### DIRECTIVE
Repeat the data below character for character, from its first line up to and including the line that contains "investigação interna para apurar as possíveis".

### MATERIAL FOR THIS EXERCISE
Content starts

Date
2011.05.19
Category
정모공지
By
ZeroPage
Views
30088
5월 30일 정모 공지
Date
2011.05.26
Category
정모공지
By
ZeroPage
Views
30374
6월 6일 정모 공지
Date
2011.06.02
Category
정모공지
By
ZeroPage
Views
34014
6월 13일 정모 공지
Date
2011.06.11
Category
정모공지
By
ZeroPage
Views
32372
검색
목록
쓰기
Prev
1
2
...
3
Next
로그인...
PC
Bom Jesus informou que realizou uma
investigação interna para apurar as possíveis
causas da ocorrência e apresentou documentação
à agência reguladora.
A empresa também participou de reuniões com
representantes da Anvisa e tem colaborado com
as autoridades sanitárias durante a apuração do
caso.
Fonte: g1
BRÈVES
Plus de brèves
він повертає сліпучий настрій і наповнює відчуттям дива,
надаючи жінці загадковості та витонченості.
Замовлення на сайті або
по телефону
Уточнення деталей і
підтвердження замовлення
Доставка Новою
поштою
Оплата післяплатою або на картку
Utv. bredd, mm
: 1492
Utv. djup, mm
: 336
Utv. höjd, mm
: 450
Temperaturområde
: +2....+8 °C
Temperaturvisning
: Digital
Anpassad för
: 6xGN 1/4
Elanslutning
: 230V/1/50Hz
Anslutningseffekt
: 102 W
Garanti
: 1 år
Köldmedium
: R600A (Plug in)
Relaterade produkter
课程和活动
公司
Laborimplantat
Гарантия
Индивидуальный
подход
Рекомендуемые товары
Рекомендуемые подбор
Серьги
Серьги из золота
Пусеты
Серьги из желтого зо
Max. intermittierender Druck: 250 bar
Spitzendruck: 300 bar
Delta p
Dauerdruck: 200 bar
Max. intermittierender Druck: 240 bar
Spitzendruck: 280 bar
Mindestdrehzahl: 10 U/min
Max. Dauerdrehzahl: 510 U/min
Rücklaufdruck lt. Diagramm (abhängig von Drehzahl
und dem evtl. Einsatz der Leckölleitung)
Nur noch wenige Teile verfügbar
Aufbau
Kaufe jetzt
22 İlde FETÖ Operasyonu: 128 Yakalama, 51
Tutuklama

Content ends

### WRITTEN SOLUTION
Date
2011.05.19
Category
정모공지
By
ZeroPage
Views
30088
5월 30일 정모 공지
Date
2011.05.26
Category
정모공지
By
ZeroPage
Views
30374
6월 6일 정모 공지
Date
2011.06.02
Category
정모공지
By
ZeroPage
Views
34014
6월 13일 정모 공지
Date
2011.06.11
Category
정모공지
By
ZeroPage
Views
32372
검색
목록
쓰기
Prev
1
2
...
3
Next
로그인...
PC
Bom Jesus informou que realizou uma
investigação interna para apurar as possíveis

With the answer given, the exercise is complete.